** MATERIAL SHOWN **
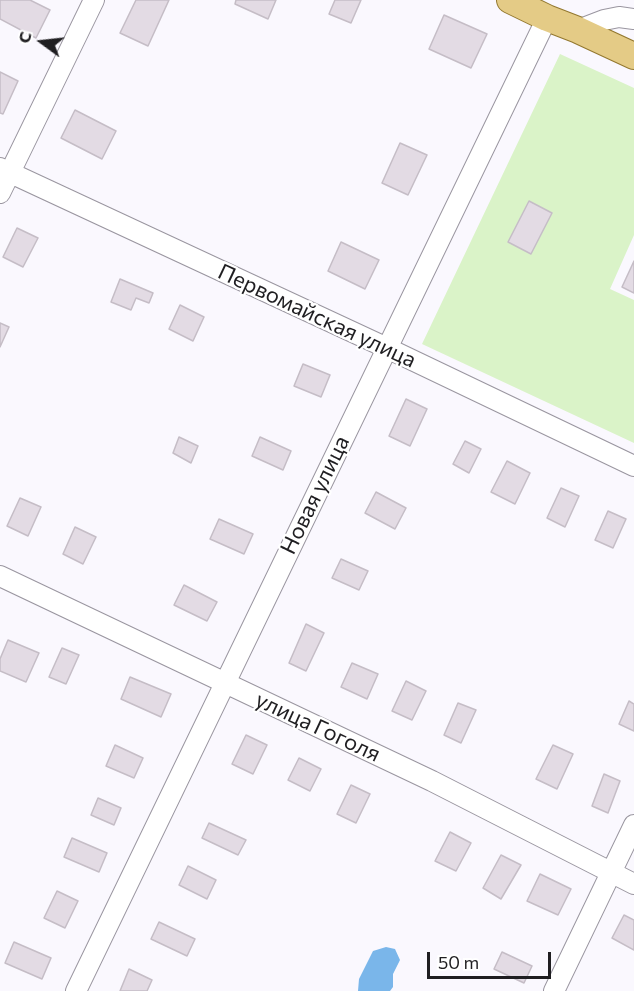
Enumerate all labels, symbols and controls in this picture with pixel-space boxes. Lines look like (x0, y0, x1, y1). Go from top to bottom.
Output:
north arrow (12, 12, 72, 72)
text: С (14, 29, 35, 45)
street label: Первомайская улица (214, 259, 420, 373)
street label: Новая улица (275, 431, 355, 559)
street label: улица Гоголя (251, 687, 385, 767)
scale bar (430, 940, 554, 978)
text: 50 m (438, 951, 479, 973)

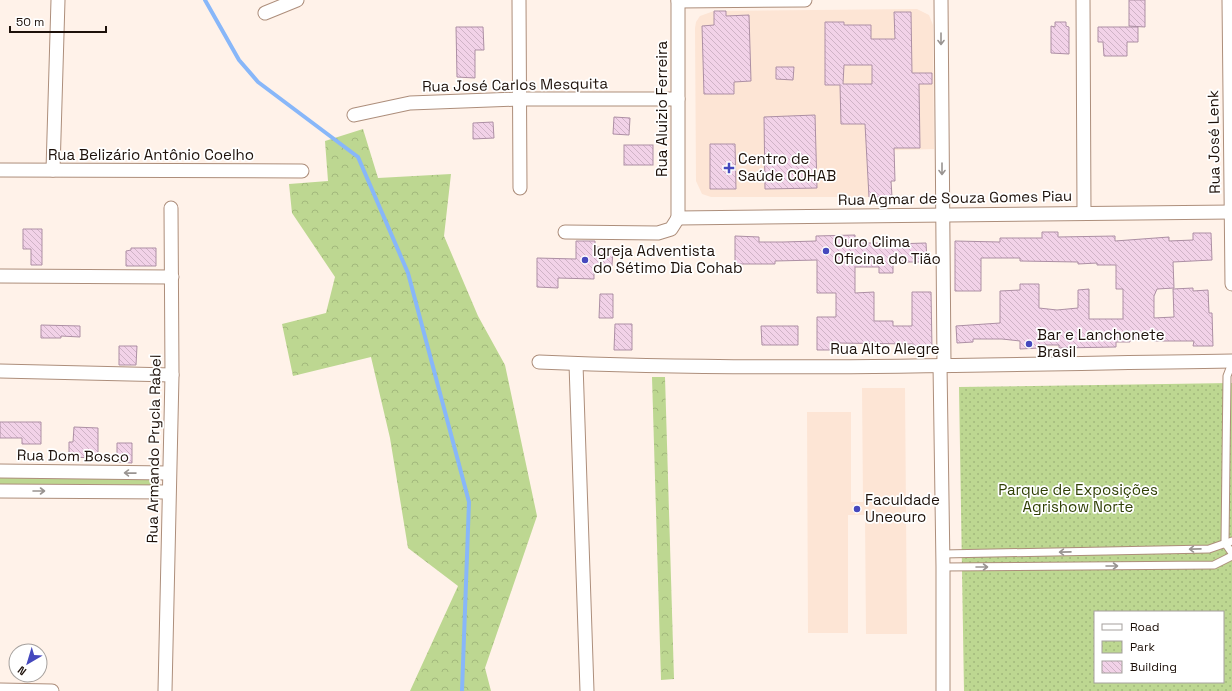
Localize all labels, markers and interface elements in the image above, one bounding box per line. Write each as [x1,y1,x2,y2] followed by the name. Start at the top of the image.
[10,8,106,34] scale bar
[16,14,44,30] text: 50 m
[937,32,945,45] one-way arrow
[652,41,671,177] street label: Rua Aluizio Ferreira
[422,73,608,96] street label: Rua José Carlos Mesquita
[1203,90,1224,194] street label: Rua José Lenk
[48,145,254,164] street label: Rua Belizário Antônio Coelho
[738,149,836,185] place label: Centro de Saúde COHAB
[723,162,735,174] marker: Centro de Saúde COHAB
[938,162,946,175] one-way arrow
[838,186,1072,209] street label: Rua Agmar de Souza Gomes Piau
[834,232,941,268] place label: Ouro Clima Oficina do Tião
[593,241,743,277] place label: Igreja Adventista do Sétimo Dia Cohab
[821,246,831,256] marker: Ouro Clima Oficina do Tião
[580,255,590,265] marker: Igreja Adventista do Sétimo Dia Cohab
[1037,325,1165,361] place label: Bar e Lanchonete Brasil
[830,339,940,358] street label: Rua Alto Alegre
[1024,339,1034,349] marker: Bar e Lanchonete Brasil
[142,354,165,544] street label: Rua Armando Prycla Rabel
[17,445,129,466] street label: Rua Dom Bosco
[124,469,137,476] one-way arrow
[998,480,1158,516] park label: Parque de Exposições Agrishow Norte
[32,487,45,495] one-way arrow
[865,490,940,526] place label: Faculdade Uneouro
[852,504,862,514] marker: Faculdade Uneouro
[1189,546,1202,553] one-way arrow
[1059,548,1072,556] one-way arrow
[1105,562,1118,570] one-way arrow
[975,563,988,571] one-way arrow
[1094,611,1224,683] legend
[1130,619,1159,635] text: Road
[1130,639,1155,655] text: Park
[8,643,48,683] north arrow
[1130,659,1177,675] text: Building
[15,663,29,679] text: N

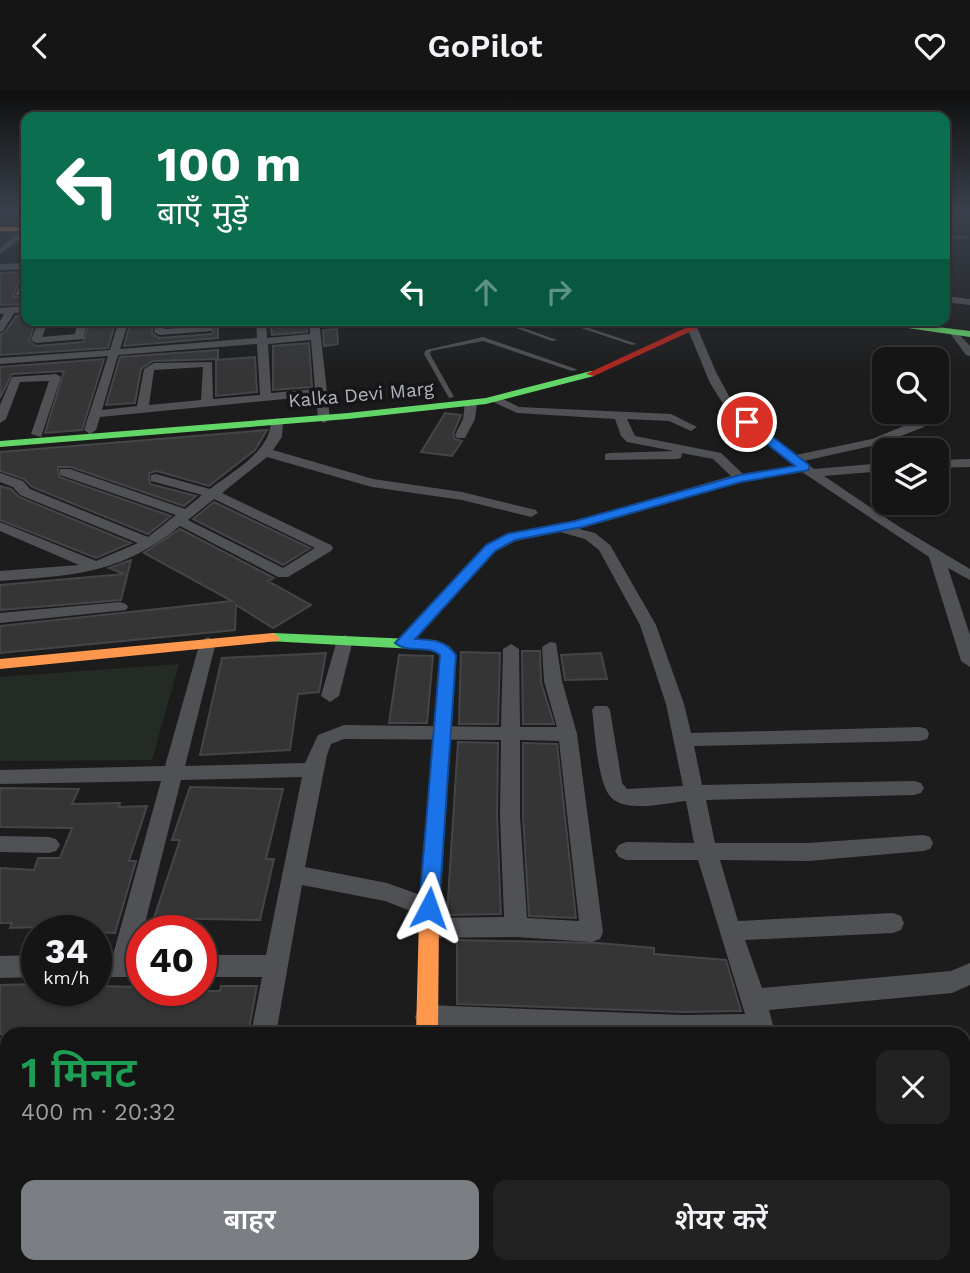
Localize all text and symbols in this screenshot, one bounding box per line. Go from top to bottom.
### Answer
icon: back [21,27,59,65]
text: GoPilot [428,27,542,65]
icon: heart [911,27,949,65]
text: 100 m [157,135,301,193]
icon: left [42,140,133,231]
text: बाएँ मुड़ें [157,194,248,232]
icon: left [394,273,432,311]
icon: ahead [467,273,505,311]
icon: right [540,273,578,311]
map controls [872,347,949,515]
button: search [872,347,949,424]
street label: Kalka Devi Marg [287,377,436,412]
pin [717,392,777,452]
icon: arrive [728,403,766,441]
button: layers [872,438,949,515]
position arrow [392,871,466,945]
speed limit sign: 40 [126,915,217,1006]
text: 34 [45,930,88,972]
text: km/h [43,967,90,988]
text: 1 मिनट [21,1048,137,1097]
button: close [876,1050,950,1124]
text: 400 m · 20:32 [21,1099,176,1126]
button: बाहर [21,1180,479,1260]
button: शेयर करें [493,1180,950,1260]

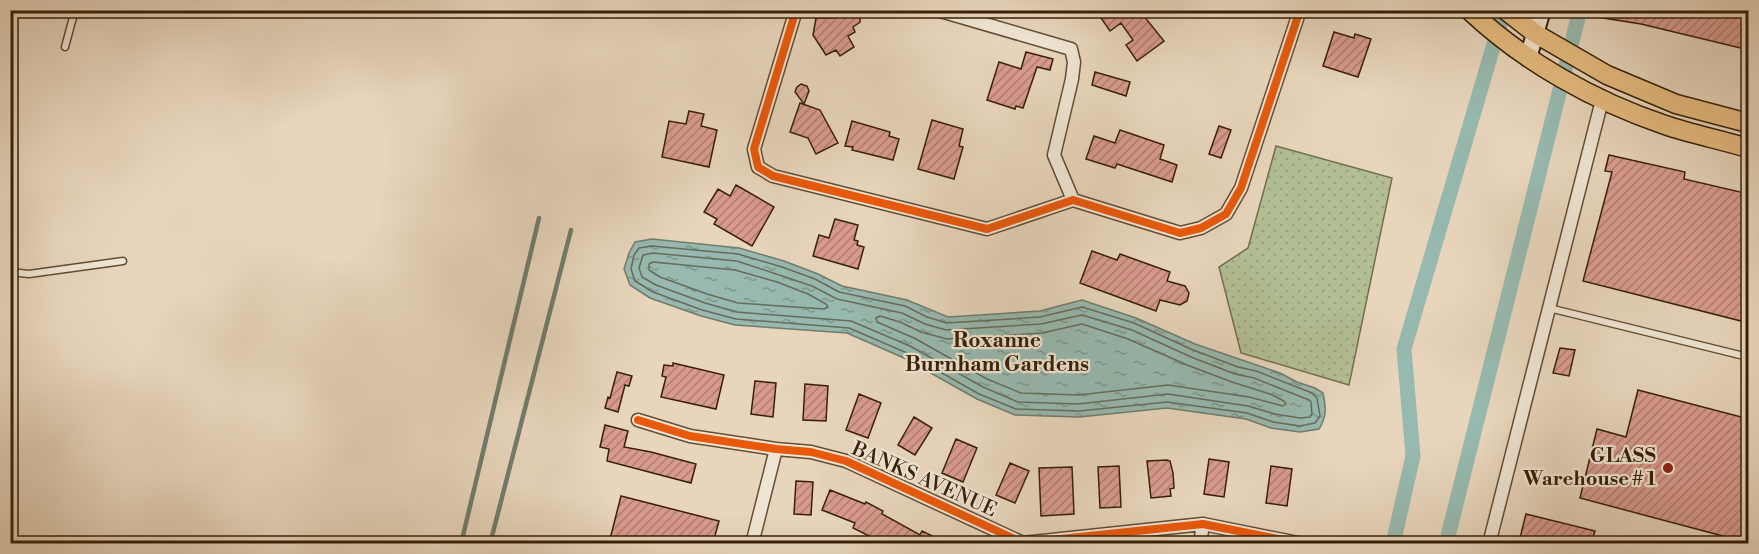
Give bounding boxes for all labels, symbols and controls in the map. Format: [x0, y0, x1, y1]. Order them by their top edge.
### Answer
district label: Roxanne Burnham Gardens [905, 328, 1089, 378]
street label: BANKS AVENUE [847, 436, 1000, 523]
place label: GLASS Warehouse # 1 [1522, 444, 1656, 492]
marker: GLASS Warehouse # 1 [1661, 461, 1675, 475]

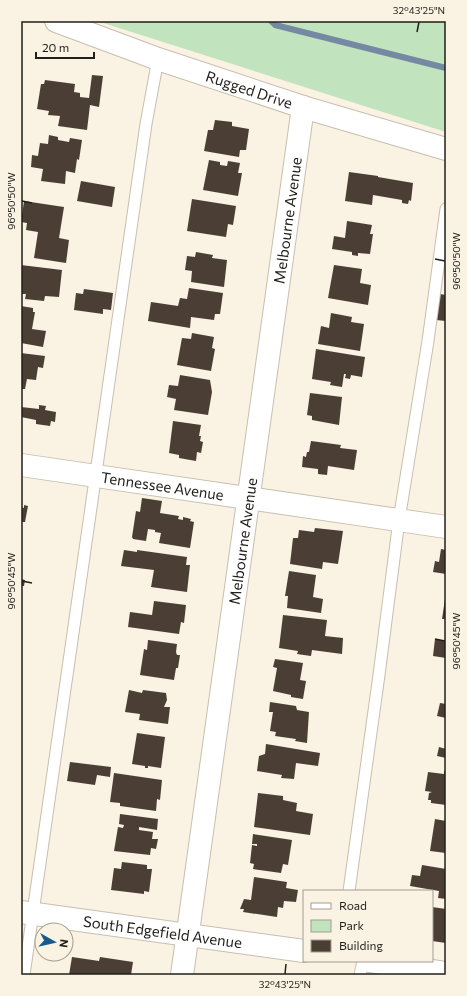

** YOUR INSTRUCTIONS **
Find the count of lines in the data above where the word "bottom" occurs, and write down only that count.

** SOLVED PROBLEM **
2